# Work item:
Convert the text read from every item below into a single Markdown table with the columns "Row" (a running number) and "Line" (one line per row). Skip blank lines and leave the pictures out.

--- Exercise materials Enclosed Below ---

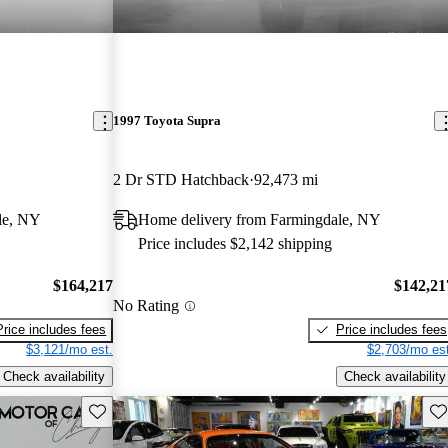
1997 Toyota Supra
2 Dr STD Hatchback
92,473 mi
le, NY
Home delivery from Farmingdale, NY
Price includes $2,142 shipping
$164,217
$142,21
No Rating
Price includes fees
Price includes fees
$3,121/mo est.
$2,703/mo est
Check availability
Check availability
Save this listing
Sav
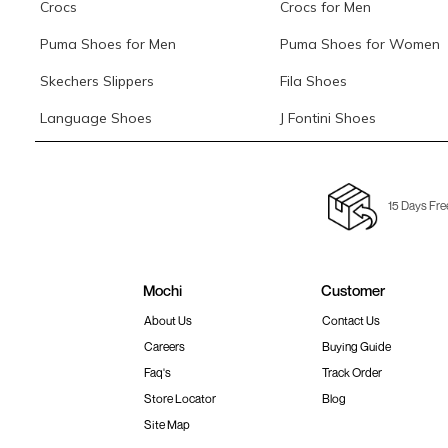
Crocs
Crocs for Men
Puma Shoes for Men
Puma Shoes for Women
Skechers Slippers
Fila Shoes
Language Shoes
J Fontini Shoes
15 Days Fre
Mochi
Customer
About Us
Contact Us
Careers
Buying Guide
Faq's
Track Order
Store Locator
Blog
Site Map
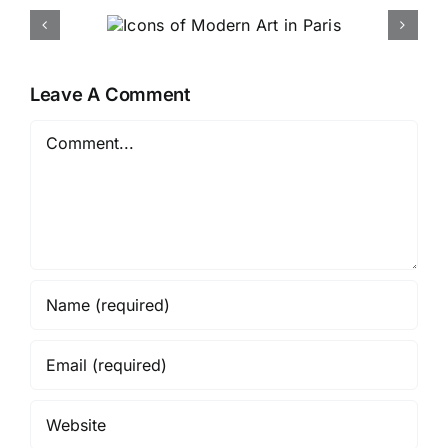
 Modern
Bruce Andrews Debuts New
 Paris
Line in High Point
Leave A Comment
Comment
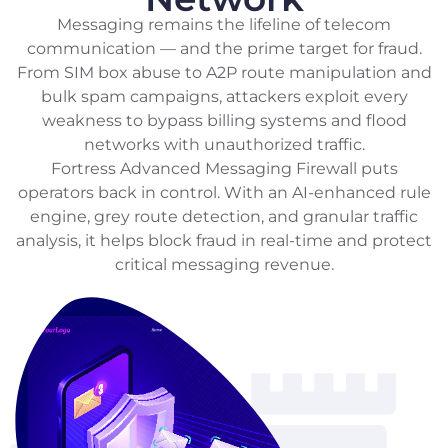
Messaging remains the lifeline of telecom
communication — and the prime target for fraud.
From SIM box abuse to A2P route manipulation and
bulk spam campaigns, attackers exploit every
weakness to bypass billing systems and flood
networks with unauthorized traffic.
Fortress Advanced Messaging Firewall puts
operators back in control. With an AI-enhanced rule
engine, grey route detection, and granular traffic
analysis, it helps block fraud in real-time and protect
critical messaging revenue.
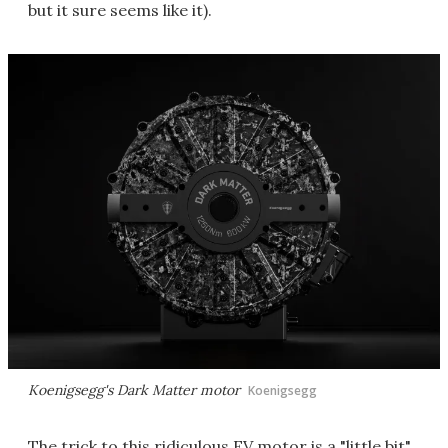
but it sure seems like it).
Koenigsegg's Dark Matter motor
Koenigsegg
The trick to this ridiculous EV motor is a "little bit"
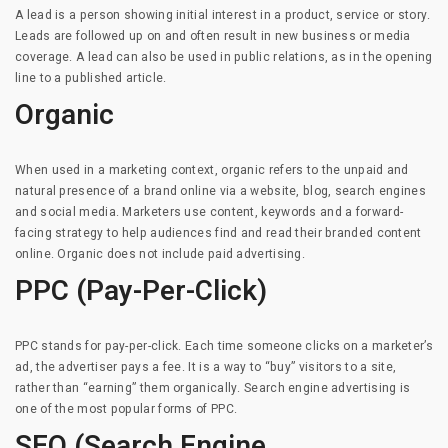
A lead is a person showing initial interest in a product, service or story.
Leads are followed up on and often result in new business or media
coverage. A lead can also be used in public relations, as in the opening
line to a published article.
Organic
When used in a marketing context, organic refers to the unpaid and
natural presence of a brand online via a website, blog, search engines
and social media. Marketers use content, keywords and a forward-
facing strategy to help audiences find and read their branded content
online. Organic does not include paid advertising.
PPC (Pay-Per-Click)
PPC stands for pay-per-click. Each time someone clicks on a marketer’s
ad, the advertiser pays a fee. It is a way to “buy” visitors to a site,
rather than “earning” them organically. Search engine advertising is
one of the most popular forms of PPC.
SEO (Search Engine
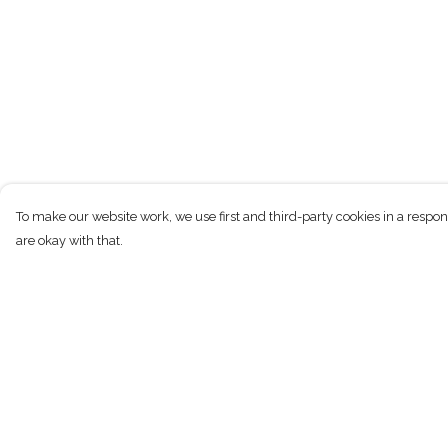
To make our website work, we use first and third-party cookies in a respon
are okay with that.
Menu
Help
New
Help Centre
Men
My Order
Women
Delivery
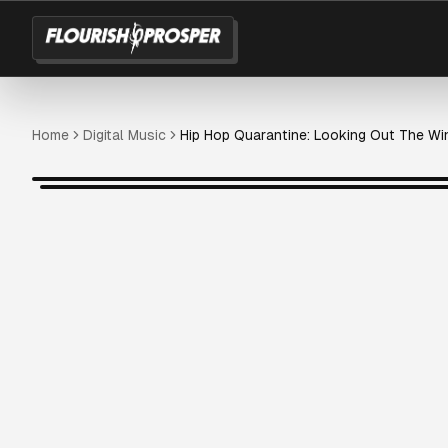
Home
Digital Music
Hip Hop Quarantine: Looking Out The W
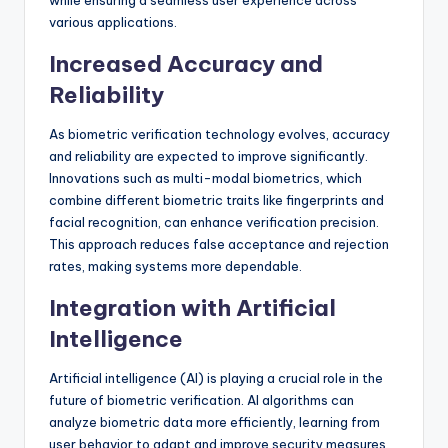
while ensuring a seamless user experience across
various applications.
Increased Accuracy and
Reliability
As biometric verification technology evolves, accuracy
and reliability are expected to improve significantly.
Innovations such as multi-modal biometrics, which
combine different biometric traits like fingerprints and
facial recognition, can enhance verification precision.
This approach reduces false acceptance and rejection
rates, making systems more dependable.
Integration with Artificial
Intelligence
Artificial intelligence (AI) is playing a crucial role in the
future of biometric verification. AI algorithms can
analyze biometric data more efficiently, learning from
user behavior to adapt and improve security measures.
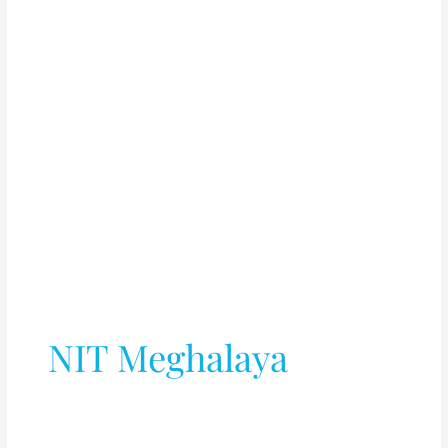
NIT Meghalaya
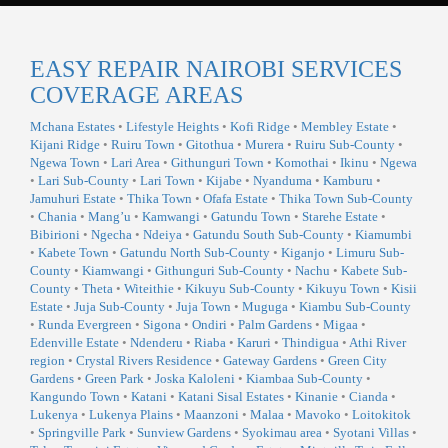
EASY REPAIR NAIROBI SERVICES
COVERAGE AREAS
Mchana Estates
•
Lifestyle Heights
•
Kofi Ridge
•
Membley Estate
•
Kijani Ridge
•
Ruiru Town
•
Gitothua
•
Murera
•
Ruiru Sub-County
•
Ngewa Town
•
Lari Area
•
Githunguri Town
•
Komothai
•
Ikinu
•
Ngewa
•
Lari Sub-County
•
Lari Town
•
Kijabe
•
Nyanduma
•
Kamburu
•
Jamuhuri Estate
•
Thika Town
•
Ofafa Estate
•
Thika Town Sub-County
•
Chania
•
Mang’u
•
Kamwangi
•
Gatundu Town
•
Starehe Estate
•
Bibirioni
•
Ngecha
•
Ndeiya
•
Gatundu South Sub-County
•
Kiamumbi
•
Kabete Town
•
Gatundu North Sub-County
•
Kiganjo
•
Limuru Sub-
County
•
Kiamwangi
•
Githunguri Sub-County
•
Nachu
•
Kabete Sub-
County
•
Theta
•
Witeithie
•
Kikuyu Sub-County
•
Kikuyu Town
•
Kisii
Estate
•
Juja Sub-County
•
Juja Town
•
Muguga
•
Kiambu Sub-County
•
Runda Evergreen
•
Sigona
•
Ondiri
•
Palm Gardens
•
Migaa
•
Edenville Estate
•
Ndenderu
•
Riaba
•
Karuri
•
Thindigua
•
Athi River
region
•
Crystal Rivers Residence
•
Gateway Gardens
•
Green City
Gardens
•
Green Park
•
Joska Kaloleni
•
Kiambaa Sub-County
•
Kangundo Town
•
Katani
•
Katani Sisal Estates
•
Kinanie
•
Cianda
•
Lukenya
•
Lukenya Plains
•
Maanzoni
•
Malaa
•
Mavoko
•
Loitokitok
•
Springville Park
•
Sunview Gardens
•
Syokimau area
•
Syotani Villas
•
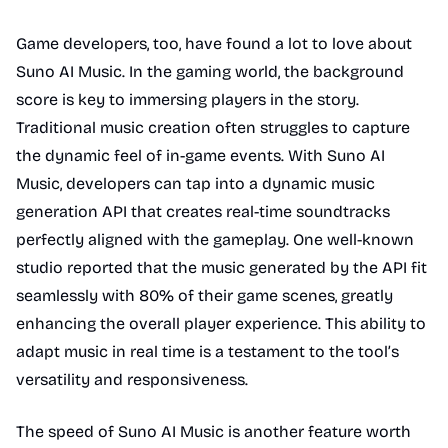
Game developers, too, have found a lot to love about
Suno AI Music. In the gaming world, the background
score is key to immersing players in the story.
Traditional music creation often struggles to capture
the dynamic feel of in-game events. With Suno AI
Music, developers can tap into a dynamic music
generation API that creates real-time soundtracks
perfectly aligned with the gameplay. One well-known
studio reported that the music generated by the API fit
seamlessly with 80% of their game scenes, greatly
enhancing the overall player experience. This ability to
adapt music in real time is a testament to the tool’s
versatility and responsiveness.
The speed of Suno AI Music is another feature worth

--- End of Enclosed Exercise materials ---

# Result for this task:
| Row | Line |
|---|---|
| 1 | 1997 Toyota Supra |
| 2 | 2 Dr STD Hatchback |
| 3 | 92,473 mi |
| 4 | le, NY |
| 5 | Home delivery from Farmingdale, NY |
| 6 | Price includes $2,142 shipping |
| 7 | $164,217 |
| 8 | $142,21 |
| 9 | No Rating |
| 10 | Price includes fees |
| 11 | Price includes fees |
| 12 | $3,121/mo est. |
| 13 | $2,703/mo est |
| 14 | Check availability |
| 15 | Check availability |
| 16 | Save this listing |
| 17 | Sav |
| 18 | Crocs |
| 19 | Crocs for Men |
| 20 | Puma Shoes for Men |
| 21 | Puma Shoes for Women |
| 22 | Skechers Slippers |
| 23 | Fila Shoes |
| 24 | Language Shoes |
| 25 | J Fontini Shoes |
| 26 | 15 Days Fre |
| 27 | Mochi |
| 28 | Customer |
| 29 | About Us |
| 30 | Contact Us |
| 31 | Careers |
| 32 | Buying Guide |
| 33 | Faq's |
| 34 | Track Order |
| 35 | Store Locator |
| 36 | Blog |
| 37 | Site Map |
| 38 |  Modern |
| 39 | Bruce Andrews Debuts New |
| 40 |  Paris |
| 41 | Line in High Point |
| 42 | Leave A Comment |
| 43 | Comment |
| 44 | Messaging remains the lifeline of telecom |
| 45 | communication — and the prime target for fraud. |
| 46 | From SIM box abuse to A2P route manipulation and |
| 47 | bulk spam campaigns, attackers exploit every |
| 48 | weakness to bypass billing systems and flood |
| 49 | networks with unauthorized traffic. |
| 50 | Fortress Advanced Messaging Firewall puts |
| 51 | operators back in control. With an AI-enhanced rule |
| 52 | engine, grey route detection, and granular traffic |
| 53 | analysis, it helps block fraud in real-time and protect |
| 54 | critical messaging revenue. |
| 55 | but it sure seems like it). |
| 56 | Koenigsegg's Dark Matter motor |
| 57 | Koenigsegg |
| 58 | The trick to this ridiculous EV motor is a "little bit" |
| 59 | A lead is a person showing initial interest in a product, service or story. |
| 60 | Leads are followed up on and often result in new business or media |
| 61 | coverage. A lead can also be used in public relations, as in the opening |
| 62 | line to a published article. |
| 63 | Organic |
| 64 | When used in a marketing context, organic refers to the unpaid and |
| 65 | natural presence of a brand online via a website, blog, search engines |
| 66 | and social media. Marketers use content, keywords and a forward- |
| 67 | facing strategy to help audiences find and read their branded content |
| 68 | online. Organic does not include paid advertising. |
| 69 | PPC (Pay-Per-Click) |
| 70 | PPC stands for pay-per-click. Each time someone clicks on a marketer’s |
| 71 | ad, the advertiser pays a fee. It is a way to “buy” visitors to a site, |
| 72 | rather than “earning” them organically. Search engine advertising is |
| 73 | one of the most popular forms of PPC. |
| 74 | SEO (Search Engine |
| 75 | To make our website work, we use first and third-party cookies in a respon |
| 76 | are okay with that. |
| 77 | Menu |
| 78 | Help |
| 79 | New |
| 80 | Help Centre |
| 81 | Men |
| 82 | My Order |
| 83 | Women |
| 84 | Delivery |
| 85 | Home |
| 86 | Digital Music |
| 87 | Hip Hop Quarantine: Looking Out The W |
| 88 | while ensuring a seamless user experience across |
| 89 | various applications. |
| 90 | Increased Accuracy and |
| 91 | Reliability |
| 92 | As biometric verification technology evolves, accuracy |
| 93 | and reliability are expected to improve significantly. |
| 94 | Innovations such as multi-modal biometrics, which |
| 95 | combine different biometric traits like fingerprints and |
| 96 | facial recognition, can enhance verification precision. |
| 97 | This approach reduces false acceptance and rejection |
| 98 | rates, making systems more dependable. |
| 99 | Integration with Artificial |
| 100 | Intelligence |
| 101 | Artificial intelligence (AI) is playing a crucial role in the |
| 102 | future of biometric verification. AI algorithms can |
| 103 | analyze biometric data more efficiently, learning from |
| 104 | user behavior to adapt and improve security measures. |
| 105 | NIT Meghalaya |
| 106 | EASY REPAIR NAIROBI SERVICES |
| 107 | COVERAGE AREAS |
| 108 | Mchana Estates |
| 109 | • |
| 110 | Lifestyle Heights |
| 111 | • |
| 112 | Kofi Ridge |
| 113 | • |
| 114 | Membley Estate |
| 115 | • |
| 116 | Kijani Ridge |
| 117 | • |
| 118 | Ruiru Town |
| 119 | • |
| 120 | Gitothua |
| 121 | • |
| 122 | Murera |
| 123 | • |
| 124 | Ruiru Sub-County |
| 125 | • |
| 126 | Ngewa Town |
| 127 | • |
| 128 | Lari Area |
| 129 | • |
| 130 | Githunguri Town |
| 131 | • |
| 132 | Komothai |
| 133 | • |
| 134 | Ikinu |
| 135 | • |
| 136 | Ngewa |
| 137 | • |
| 138 | Lari Sub-County |
| 139 | • |
| 140 | Lari Town |
| 141 | • |
| 142 | Kijabe |
| 143 | • |
| 144 | Nyanduma |
| 145 | • |
| 146 | Kamburu |
| 147 | • |
| 148 | Jamuhuri Estate |
| 149 | • |
| 150 | Thika Town |
| 151 | • |
| 152 | Ofafa Estate |
| 153 | • |
| 154 | Thika Town Sub-County |
| 155 | • |
| 156 | Chania |
| 157 | • |
| 158 | Mang’u |
| 159 | • |
| 160 | Kamwangi |
| 161 | • |
| 162 | Gatundu Town |
| 163 | • |
| 164 | Starehe Estate |
| 165 | • |
| 166 | Bibirioni |
| 167 | • |
| 168 | Ngecha |
| 169 | • |
| 170 | Ndeiya |
| 171 | • |
| 172 | Gatundu South Sub-County |
| 173 | • |
| 174 | Kiamumbi |
| 175 | • |
| 176 | Kabete Town |
| 177 | • |
| 178 | Gatundu North Sub-County |
| 179 | • |
| 180 | Kiganjo |
| 181 | • |
| 182 | Limuru Sub- |
| 183 | County |
| 184 | • |
| 185 | Kiamwangi |
| 186 | • |
| 187 | Githunguri Sub-County |
| 188 | • |
| 189 | Nachu |
| 190 | • |
| 191 | Kabete Sub- |
| 192 | County |
| 193 | • |
| 194 | Theta |
| 195 | • |
| 196 | Witeithie |
| 197 | • |
| 198 | Kikuyu Sub-County |
| 199 | • |
| 200 | Kikuyu Town |
| 201 | • |
| 202 | Kisii |
| 203 | Estate |
| 204 | • |
| 205 | Juja Sub-County |
| 206 | • |
| 207 | Juja Town |
| 208 | • |
| 209 | Muguga |
| 210 | • |
| 211 | Kiambu Sub-County |
| 212 | • |
| 213 | Runda Evergreen |
| 214 | • |
| 215 | Sigona |
| 216 | • |
| 217 | Ondiri |
| 218 | • |
| 219 | Palm Gardens |
| 220 | • |
| 221 | Migaa |
| 222 | • |
| 223 | Edenville Estate |
| 224 | • |
| 225 | Ndenderu |
| 226 | • |
| 227 | Riaba |
| 228 | • |
| 229 | Karuri |
| 230 | • |
| 231 | Thindigua |
| 232 | • |
| 233 | Athi River |
| 234 | region |
| 235 | • |
| 236 | Crystal Rivers Residence |
| 237 | • |
| 238 | Gateway Gardens |
| 239 | • |
| 240 | Green City |
| 241 | Gardens |
| 242 | • |
| 243 | Green Park |
| 244 | • |
| 245 | Joska Kaloleni |
| 246 | • |
| 247 | Kiambaa Sub-County |
| 248 | • |
| 249 | Kangundo Town |
| 250 | • |
| 251 | Katani |
| 252 | • |
| 253 | Katani Sisal Estates |
| 254 | • |
| 255 | Kinanie |
| 256 | • |
| 257 | Cianda |
| 258 | • |
| 259 | Lukenya |
| 260 | • |
| 261 | Lukenya Plains |
| 262 | • |
| 263 | Maanzoni |
| 264 | • |
| 265 | Malaa |
| 266 | • |
| 267 | Mavoko |
| 268 | • |
| 269 | Loitokitok |
| 270 | • |
| 271 | Springville Park |
| 272 | • |
| 273 | Sunview Gardens |
| 274 | • |
| 275 | Syokimau area |
| 276 | • |
| 277 | Syotani Villas |
| 278 | • |
| 279 | Game developers, too, have found a lot to love about |
| 280 | Suno AI Music. In the gaming world, the background |
| 281 | score is key to immersing players in the story. |
| 282 | Traditional music creation often struggles to capture |
| 283 | the dynamic feel of in-game events. With Suno AI |
| 284 | Music, developers can tap into a dynamic music |
| 285 | generation API that creates real-time soundtracks |
| 286 | perfectly aligned with the gameplay. One well-known |
| 287 | studio reported that the music generated by the API fit |
| 288 | seamlessly with 80% of their game scenes, greatly |
| 289 | enhancing the overall player experience. This ability to |
| 290 | adapt music in real time is a testament to the tool’s |
| 291 | versatility and responsiveness. |
| 292 | The speed of Suno AI Music is another feature worth |